Pursuant to 18 U.S.C. Section 1350, as adopted pursuant to Section 906 of the Sarbanes-Oxley Act of 2002, the undersigned officer of Exagen Inc. (the "Company") hereby certifies, to such officer's knowledge, that:
1.                   The accompanying quarterly report on Form 10-Q of the Company for the quarterly period ended September 30, 2021 (the "Report") fully complies with the requirements of Section 13(a) or 15(d), as applicable, of the Securities Exchange Act of 1934, as amended; and
2.                   The information contained in the Report fairly presents, in all material respects, the financial condition and results of operations of the Company for the periods presented therein.

Dated: November 10, 2021



/s/ Kamal Adawi
Kamal Adawi
Chief Financial Officer (Principal Financial and Accounting Officer)

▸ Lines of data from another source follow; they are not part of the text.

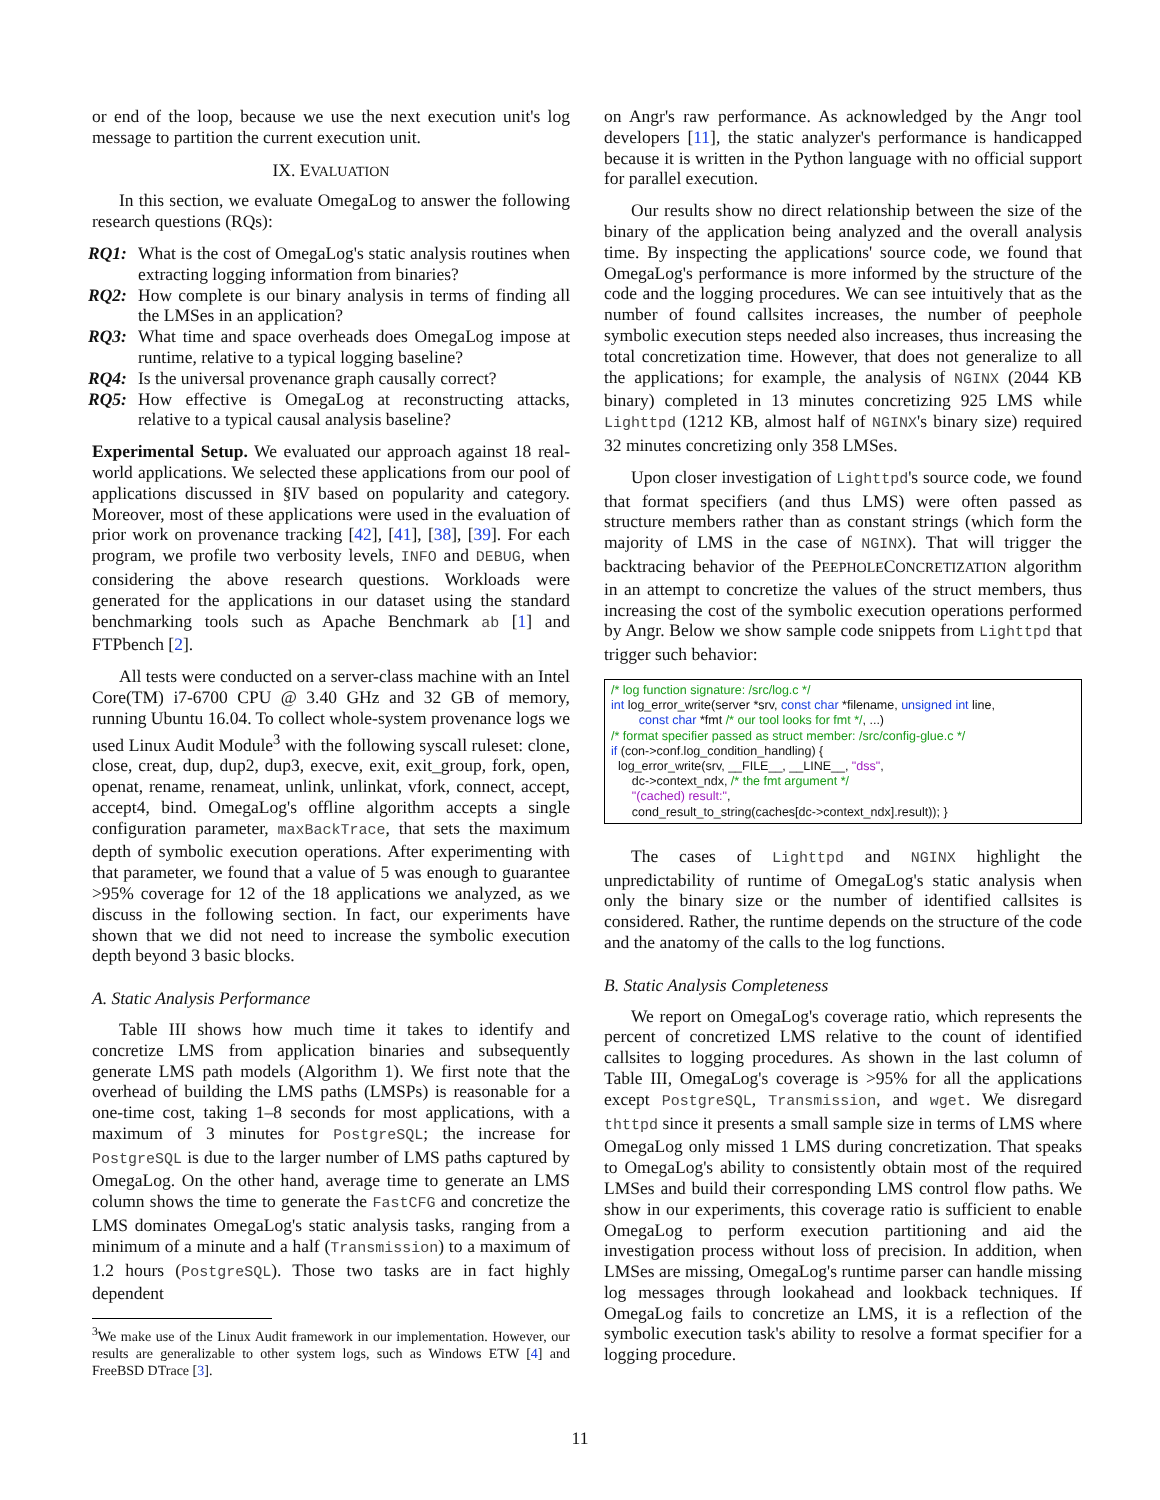or end of the loop, because we use the next execution unit's log message to partition the current execution unit.
IX. EVALUATION
In this section, we evaluate OmegaLog to answer the following research questions (RQs):
RQ1: What is the cost of OmegaLog's static analysis routines when extracting logging information from binaries?
RQ2: How complete is our binary analysis in terms of finding all the LMSes in an application?
RQ3: What time and space overheads does OmegaLog impose at runtime, relative to a typical logging baseline?
RQ4: Is the universal provenance graph causally correct?
RQ5: How effective is OmegaLog at reconstructing attacks, relative to a typical causal analysis baseline?
Experimental Setup. We evaluated our approach against 18 real-world applications. We selected these applications from our pool of applications discussed in §IV based on popularity and category. Moreover, most of these applications were used in the evaluation of prior work on provenance tracking [42], [41], [38], [39]. For each program, we profile two verbosity levels, INFO and DEBUG, when considering the above research questions. Workloads were generated for the applications in our dataset using the standard benchmarking tools such as Apache Benchmark ab [1] and FTPbench [2].
All tests were conducted on a server-class machine with an Intel Core(TM) i7-6700 CPU @ 3.40 GHz and 32 GB of memory, running Ubuntu 16.04. To collect whole-system provenance logs we used Linux Audit Module<sup>3</sup> with the following syscall ruleset: clone, close, creat, dup, dup2, dup3, execve, exit, exit_group, fork, open, openat, rename, renameat, unlink, unlinkat, vfork, connect, accept, accept4, bind. OmegaLog's offline algorithm accepts a single configuration parameter, maxBackTrace, that sets the maximum depth of symbolic execution operations. After experimenting with that parameter, we found that a value of 5 was enough to guarantee >95% coverage for 12 of the 18 applications we analyzed, as we discuss in the following section. In fact, our experiments have shown that we did not need to increase the symbolic execution depth beyond 3 basic blocks.
A. Static Analysis Performance
Table III shows how much time it takes to identify and concretize LMS from application binaries and subsequently generate LMS path models (Algorithm 1). We first note that the overhead of building the LMS paths (LMSPs) is reasonable for a one-time cost, taking 1–8 seconds for most applications, with a maximum of 3 minutes for PostgreSQL; the increase for PostgreSQL is due to the larger number of LMS paths captured by OmegaLog. On the other hand, average time to generate an LMS column shows the time to generate the FastCFG and concretize the LMS dominates OmegaLog's static analysis tasks, ranging from a minimum of a minute and a half (Transmission) to a maximum of 1.2 hours (PostgreSQL). Those two tasks are in fact highly dependent
<sup>3</sup> We make use of the Linux Audit framework in our implementation. However, our results are generalizable to other system logs, such as Windows ETW [4] and FreeBSD DTrace [3].
on Angr's raw performance. As acknowledged by the Angr tool developers [11], the static analyzer's performance is handicapped because it is written in the Python language with no official support for parallel execution.
Our results show no direct relationship between the size of the binary of the application being analyzed and the overall analysis time. By inspecting the applications' source code, we found that OmegaLog's performance is more informed by the structure of the code and the logging procedures. We can see intuitively that as the number of found callsites increases, the number of peephole symbolic execution steps needed also increases, thus increasing the total concretization time. However, that does not generalize to all the applications; for example, the analysis of NGINX (2044 KB binary) completed in 13 minutes concretizing 925 LMS while Lighttpd (1212 KB, almost half of NGINX's binary size) required 32 minutes concretizing only 358 LMSes.
Upon closer investigation of Lighttpd's source code, we found that format specifiers (and thus LMS) were often passed as structure members rather than as constant strings (which form the majority of LMS in the case of NGINX). That will trigger the backtracing behavior of the PEEPHOLECONCRETIZATION algorithm in an attempt to concretize the values of the struct members, thus increasing the cost of the symbolic execution operations performed by Angr. Below we show sample code snippets from Lighttpd that trigger such behavior:
/* log function signature: /src/log.c */ int log_error_write(server *srv, const char *filename, unsigned int line, const char *fmt /* our tool looks for fmt */, ...) /* format specifier passed as struct member: /src/config-glue.c */ if (con->conf.log_condition_handling) { log_error_write(srv, __FILE__, __LINE__, "dss", dc->context_ndx, /* the fmt argument */ "(cached) result:", cond_result_to_string(caches[dc->context_ndx].result)); }
The cases of Lighttpd and NGINX highlight the unpredictability of runtime of OmegaLog's static analysis when only the binary size or the number of identified callsites is considered. Rather, the runtime depends on the structure of the code and the anatomy of the calls to the log functions.
B. Static Analysis Completeness
We report on OmegaLog's coverage ratio, which represents the percent of concretized LMS relative to the count of identified callsites to logging procedures. As shown in the last column of Table III, OmegaLog's coverage is >95% for all the applications except PostgreSQL, Transmission, and wget. We disregard thttpd since it presents a small sample size in terms of LMS where OmegaLog only missed 1 LMS during concretization. That speaks to OmegaLog's ability to consistently obtain most of the required LMSes and build their corresponding LMS control flow paths. We show in our experiments, this coverage ratio is sufficient to enable OmegaLog to perform execution partitioning and aid the investigation process without loss of precision. In addition, when LMSes are missing, OmegaLog's runtime parser can handle missing log messages through lookahead and lookback techniques. If OmegaLog fails to concretize an LMS, it is a reflection of the symbolic execution task's ability to resolve a format specifier for a logging procedure.
11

The foregoing certification is being furnished solely to accompany the Report pursuant to 18 U.S.C. Section 1350, and is not being filed for purposes of Section 18 of the Securities Exchange Act of 1934, as amended, and is not to be incorporated by reference into any filing of the Company, whether made before or after the date hereof, regardless of any general incorporation language in such filing. A signed original of this written statement required by Section 906 has been provided to the Company and will be retained by the Company and furnished to the Securities and Exchange Commission or its staff upon request.